_What this task involves_
Say only how many lines in the entries below contain the word "SQUARE".

_Data under study_
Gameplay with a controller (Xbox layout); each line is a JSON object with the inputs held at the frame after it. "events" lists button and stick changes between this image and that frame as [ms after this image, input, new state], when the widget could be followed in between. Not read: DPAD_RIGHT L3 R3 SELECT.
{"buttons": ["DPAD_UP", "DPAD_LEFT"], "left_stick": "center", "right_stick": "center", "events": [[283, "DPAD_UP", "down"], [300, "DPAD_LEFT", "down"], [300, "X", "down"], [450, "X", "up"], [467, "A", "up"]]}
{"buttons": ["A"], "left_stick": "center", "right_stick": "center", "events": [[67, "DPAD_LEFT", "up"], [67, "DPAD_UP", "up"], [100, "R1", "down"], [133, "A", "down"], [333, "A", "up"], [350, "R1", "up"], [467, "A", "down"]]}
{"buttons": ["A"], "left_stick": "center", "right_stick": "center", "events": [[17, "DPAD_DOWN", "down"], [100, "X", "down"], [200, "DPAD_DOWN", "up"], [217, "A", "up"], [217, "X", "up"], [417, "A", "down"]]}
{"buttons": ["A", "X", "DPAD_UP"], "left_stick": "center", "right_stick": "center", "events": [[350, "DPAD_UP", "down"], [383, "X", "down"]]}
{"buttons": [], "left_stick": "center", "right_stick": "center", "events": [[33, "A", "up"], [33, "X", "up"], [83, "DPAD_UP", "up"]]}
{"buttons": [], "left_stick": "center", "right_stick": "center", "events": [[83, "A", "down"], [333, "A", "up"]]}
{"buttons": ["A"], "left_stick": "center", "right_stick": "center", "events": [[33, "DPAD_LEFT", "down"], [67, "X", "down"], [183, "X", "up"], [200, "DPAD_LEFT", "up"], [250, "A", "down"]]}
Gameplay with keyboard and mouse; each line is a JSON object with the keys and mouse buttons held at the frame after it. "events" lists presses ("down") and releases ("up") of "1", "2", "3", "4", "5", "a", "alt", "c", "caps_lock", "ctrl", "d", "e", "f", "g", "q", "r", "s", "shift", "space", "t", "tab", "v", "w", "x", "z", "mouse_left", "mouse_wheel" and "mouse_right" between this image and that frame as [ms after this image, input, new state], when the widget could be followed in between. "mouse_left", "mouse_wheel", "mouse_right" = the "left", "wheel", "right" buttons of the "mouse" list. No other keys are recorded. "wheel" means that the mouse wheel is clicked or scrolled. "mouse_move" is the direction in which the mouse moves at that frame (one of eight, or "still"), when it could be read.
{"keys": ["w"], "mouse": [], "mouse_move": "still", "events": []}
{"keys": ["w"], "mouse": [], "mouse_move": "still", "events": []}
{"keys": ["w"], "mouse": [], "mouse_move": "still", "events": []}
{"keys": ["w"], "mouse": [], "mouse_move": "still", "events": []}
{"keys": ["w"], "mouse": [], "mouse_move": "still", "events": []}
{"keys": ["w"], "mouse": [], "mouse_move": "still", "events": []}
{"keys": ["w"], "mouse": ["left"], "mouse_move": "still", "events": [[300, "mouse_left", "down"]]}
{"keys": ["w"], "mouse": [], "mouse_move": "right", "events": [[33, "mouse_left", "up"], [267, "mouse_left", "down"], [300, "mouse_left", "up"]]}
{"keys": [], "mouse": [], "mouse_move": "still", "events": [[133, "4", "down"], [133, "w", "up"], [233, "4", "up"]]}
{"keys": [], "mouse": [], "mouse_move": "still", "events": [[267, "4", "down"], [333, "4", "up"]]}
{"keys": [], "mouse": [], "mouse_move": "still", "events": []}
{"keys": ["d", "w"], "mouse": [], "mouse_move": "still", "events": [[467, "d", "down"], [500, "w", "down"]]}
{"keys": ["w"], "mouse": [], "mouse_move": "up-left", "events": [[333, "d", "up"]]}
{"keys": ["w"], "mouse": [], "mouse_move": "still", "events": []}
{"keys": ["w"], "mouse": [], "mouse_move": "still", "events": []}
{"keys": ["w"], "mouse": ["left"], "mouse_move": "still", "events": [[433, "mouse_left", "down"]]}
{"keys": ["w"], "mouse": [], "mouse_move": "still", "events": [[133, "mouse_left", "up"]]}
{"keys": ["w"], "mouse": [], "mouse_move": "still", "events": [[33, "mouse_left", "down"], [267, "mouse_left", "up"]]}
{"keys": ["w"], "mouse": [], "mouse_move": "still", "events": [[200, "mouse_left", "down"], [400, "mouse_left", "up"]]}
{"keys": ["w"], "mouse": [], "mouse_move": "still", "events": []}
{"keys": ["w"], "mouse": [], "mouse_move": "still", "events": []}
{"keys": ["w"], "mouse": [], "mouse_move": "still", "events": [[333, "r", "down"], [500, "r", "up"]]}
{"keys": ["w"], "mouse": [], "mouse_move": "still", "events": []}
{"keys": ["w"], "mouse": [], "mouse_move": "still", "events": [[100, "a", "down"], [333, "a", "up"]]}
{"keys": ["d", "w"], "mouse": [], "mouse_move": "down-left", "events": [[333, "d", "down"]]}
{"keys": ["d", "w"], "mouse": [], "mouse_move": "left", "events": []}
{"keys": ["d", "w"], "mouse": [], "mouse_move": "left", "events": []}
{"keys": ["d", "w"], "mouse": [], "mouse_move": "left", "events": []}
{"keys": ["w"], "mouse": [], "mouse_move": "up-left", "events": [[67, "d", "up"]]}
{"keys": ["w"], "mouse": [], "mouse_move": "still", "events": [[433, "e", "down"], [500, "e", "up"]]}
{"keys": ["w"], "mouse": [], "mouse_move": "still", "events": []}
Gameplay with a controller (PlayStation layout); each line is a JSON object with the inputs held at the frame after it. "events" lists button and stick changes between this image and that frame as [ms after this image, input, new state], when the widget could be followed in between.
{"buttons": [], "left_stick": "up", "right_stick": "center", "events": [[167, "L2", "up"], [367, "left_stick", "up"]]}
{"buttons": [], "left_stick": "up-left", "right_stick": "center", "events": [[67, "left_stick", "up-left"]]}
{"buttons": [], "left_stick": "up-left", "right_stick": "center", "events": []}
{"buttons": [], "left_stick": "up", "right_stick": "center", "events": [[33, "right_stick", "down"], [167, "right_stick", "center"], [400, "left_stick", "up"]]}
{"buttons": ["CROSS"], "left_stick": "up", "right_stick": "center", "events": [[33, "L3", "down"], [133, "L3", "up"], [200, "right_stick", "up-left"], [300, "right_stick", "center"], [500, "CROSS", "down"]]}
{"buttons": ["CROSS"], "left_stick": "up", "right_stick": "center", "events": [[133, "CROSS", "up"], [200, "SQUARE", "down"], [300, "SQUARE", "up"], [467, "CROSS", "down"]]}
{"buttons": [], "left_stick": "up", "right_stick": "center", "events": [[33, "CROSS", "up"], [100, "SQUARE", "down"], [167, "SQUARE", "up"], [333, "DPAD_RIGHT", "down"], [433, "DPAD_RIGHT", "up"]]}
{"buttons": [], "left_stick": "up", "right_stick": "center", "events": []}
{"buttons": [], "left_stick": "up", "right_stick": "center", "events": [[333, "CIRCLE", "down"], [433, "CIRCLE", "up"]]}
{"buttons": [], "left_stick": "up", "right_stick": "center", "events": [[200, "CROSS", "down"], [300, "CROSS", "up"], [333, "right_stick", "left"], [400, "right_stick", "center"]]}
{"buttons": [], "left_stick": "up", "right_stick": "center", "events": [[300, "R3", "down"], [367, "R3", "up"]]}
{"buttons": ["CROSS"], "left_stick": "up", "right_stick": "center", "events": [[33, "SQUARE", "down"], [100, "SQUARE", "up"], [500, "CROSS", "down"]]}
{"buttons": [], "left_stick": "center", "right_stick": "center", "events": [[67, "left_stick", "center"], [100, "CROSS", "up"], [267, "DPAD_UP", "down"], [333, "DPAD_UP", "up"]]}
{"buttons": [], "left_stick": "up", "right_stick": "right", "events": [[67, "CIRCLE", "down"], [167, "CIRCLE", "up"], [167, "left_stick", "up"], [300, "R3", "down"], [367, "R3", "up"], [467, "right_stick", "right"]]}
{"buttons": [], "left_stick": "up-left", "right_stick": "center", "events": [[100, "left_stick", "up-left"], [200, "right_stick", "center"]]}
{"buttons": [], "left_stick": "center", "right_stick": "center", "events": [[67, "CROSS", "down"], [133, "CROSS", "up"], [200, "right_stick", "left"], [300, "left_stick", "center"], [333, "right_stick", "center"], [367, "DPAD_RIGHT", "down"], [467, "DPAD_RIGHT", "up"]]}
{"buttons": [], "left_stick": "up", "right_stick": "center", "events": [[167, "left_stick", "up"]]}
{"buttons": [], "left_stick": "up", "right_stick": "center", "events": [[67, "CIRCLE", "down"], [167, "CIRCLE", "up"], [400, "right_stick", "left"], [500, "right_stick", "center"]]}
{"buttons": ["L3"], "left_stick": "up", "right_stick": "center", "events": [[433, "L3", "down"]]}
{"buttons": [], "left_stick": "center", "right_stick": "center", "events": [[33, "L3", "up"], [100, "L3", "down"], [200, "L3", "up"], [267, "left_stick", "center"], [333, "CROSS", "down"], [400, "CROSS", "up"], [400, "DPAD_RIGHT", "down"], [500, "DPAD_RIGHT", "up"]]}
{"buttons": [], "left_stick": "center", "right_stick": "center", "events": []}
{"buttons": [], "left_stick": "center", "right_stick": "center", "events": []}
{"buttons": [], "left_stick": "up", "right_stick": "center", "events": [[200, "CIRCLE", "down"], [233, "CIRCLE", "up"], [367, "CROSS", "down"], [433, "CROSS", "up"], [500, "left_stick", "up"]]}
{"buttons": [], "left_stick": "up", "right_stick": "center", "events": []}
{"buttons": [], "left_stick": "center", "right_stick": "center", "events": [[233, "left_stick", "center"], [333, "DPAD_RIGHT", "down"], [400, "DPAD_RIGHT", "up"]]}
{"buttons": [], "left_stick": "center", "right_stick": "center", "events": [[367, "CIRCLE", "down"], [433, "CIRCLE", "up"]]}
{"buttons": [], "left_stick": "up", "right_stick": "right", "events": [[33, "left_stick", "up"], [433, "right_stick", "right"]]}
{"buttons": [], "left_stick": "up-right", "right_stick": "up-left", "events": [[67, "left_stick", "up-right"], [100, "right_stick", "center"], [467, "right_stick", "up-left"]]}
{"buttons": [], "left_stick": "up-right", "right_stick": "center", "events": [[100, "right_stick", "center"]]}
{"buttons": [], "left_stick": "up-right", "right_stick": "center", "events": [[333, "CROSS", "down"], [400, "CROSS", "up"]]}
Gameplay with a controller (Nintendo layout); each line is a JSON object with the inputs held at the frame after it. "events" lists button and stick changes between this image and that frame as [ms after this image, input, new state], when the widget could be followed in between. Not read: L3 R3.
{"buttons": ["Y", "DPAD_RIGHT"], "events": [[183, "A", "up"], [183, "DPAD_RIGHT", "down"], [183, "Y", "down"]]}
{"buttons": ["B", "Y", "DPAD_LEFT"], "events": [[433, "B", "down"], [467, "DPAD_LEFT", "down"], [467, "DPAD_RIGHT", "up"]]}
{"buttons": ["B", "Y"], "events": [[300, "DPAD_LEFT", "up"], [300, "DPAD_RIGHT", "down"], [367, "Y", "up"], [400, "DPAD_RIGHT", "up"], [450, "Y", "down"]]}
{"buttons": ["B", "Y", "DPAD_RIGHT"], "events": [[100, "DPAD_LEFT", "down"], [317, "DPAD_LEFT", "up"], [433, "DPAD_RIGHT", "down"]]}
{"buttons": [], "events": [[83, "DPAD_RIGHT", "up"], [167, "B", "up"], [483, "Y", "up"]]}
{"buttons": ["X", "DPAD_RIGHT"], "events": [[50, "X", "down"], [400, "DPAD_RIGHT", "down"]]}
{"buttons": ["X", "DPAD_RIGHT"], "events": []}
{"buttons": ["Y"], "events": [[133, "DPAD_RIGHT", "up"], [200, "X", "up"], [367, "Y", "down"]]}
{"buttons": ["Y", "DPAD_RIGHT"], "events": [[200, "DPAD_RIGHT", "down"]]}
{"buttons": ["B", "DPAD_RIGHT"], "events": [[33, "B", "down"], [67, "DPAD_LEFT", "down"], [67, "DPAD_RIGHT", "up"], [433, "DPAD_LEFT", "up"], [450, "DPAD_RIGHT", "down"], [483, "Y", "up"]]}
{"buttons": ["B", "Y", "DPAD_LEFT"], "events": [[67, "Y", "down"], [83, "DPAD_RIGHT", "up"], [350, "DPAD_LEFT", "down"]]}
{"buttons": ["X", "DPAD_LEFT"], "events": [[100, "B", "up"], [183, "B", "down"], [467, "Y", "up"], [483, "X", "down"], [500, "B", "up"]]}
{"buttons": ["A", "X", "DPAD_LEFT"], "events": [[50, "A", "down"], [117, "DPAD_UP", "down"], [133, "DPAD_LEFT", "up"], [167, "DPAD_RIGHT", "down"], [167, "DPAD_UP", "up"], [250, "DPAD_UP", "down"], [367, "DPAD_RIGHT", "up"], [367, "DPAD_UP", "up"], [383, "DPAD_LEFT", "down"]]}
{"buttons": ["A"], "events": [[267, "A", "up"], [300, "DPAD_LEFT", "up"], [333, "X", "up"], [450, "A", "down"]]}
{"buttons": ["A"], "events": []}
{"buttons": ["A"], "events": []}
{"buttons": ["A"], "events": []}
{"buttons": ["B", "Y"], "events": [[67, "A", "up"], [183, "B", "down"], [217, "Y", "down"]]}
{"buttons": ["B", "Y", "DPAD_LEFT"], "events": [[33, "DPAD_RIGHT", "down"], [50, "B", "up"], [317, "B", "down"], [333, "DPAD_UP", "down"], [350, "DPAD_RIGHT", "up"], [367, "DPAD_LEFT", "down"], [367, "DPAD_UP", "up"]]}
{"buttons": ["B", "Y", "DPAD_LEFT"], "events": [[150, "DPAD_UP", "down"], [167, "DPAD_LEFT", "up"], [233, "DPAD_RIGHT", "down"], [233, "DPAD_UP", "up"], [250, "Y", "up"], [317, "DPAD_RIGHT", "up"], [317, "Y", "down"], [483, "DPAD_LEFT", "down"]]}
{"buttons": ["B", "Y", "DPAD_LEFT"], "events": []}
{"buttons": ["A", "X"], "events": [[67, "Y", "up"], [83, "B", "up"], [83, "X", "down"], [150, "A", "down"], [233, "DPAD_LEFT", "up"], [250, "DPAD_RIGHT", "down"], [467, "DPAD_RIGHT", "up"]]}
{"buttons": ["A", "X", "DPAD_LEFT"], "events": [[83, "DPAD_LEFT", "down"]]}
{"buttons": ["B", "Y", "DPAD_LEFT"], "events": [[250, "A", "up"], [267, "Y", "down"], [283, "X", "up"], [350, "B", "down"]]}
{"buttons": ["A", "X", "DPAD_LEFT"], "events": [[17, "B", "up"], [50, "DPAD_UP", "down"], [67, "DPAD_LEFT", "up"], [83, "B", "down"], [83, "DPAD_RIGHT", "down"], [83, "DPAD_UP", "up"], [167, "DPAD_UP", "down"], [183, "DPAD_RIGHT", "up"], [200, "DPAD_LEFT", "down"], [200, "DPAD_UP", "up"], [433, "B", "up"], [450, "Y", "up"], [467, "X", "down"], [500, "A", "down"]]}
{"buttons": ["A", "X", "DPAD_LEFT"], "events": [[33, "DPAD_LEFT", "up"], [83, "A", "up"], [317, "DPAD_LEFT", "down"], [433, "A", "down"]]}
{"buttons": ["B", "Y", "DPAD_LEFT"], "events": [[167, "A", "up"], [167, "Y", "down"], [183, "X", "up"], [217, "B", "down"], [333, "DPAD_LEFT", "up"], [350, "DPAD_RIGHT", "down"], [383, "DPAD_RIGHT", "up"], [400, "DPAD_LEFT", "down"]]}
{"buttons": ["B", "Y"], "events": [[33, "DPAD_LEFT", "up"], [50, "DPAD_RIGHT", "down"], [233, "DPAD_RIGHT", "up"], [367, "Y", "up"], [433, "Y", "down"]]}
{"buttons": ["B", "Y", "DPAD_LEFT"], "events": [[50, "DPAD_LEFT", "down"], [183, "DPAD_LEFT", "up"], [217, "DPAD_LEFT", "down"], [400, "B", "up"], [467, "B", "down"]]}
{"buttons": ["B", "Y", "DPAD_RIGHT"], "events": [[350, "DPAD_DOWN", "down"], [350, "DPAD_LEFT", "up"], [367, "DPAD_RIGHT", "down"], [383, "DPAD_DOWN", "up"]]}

_Exercise answer_
3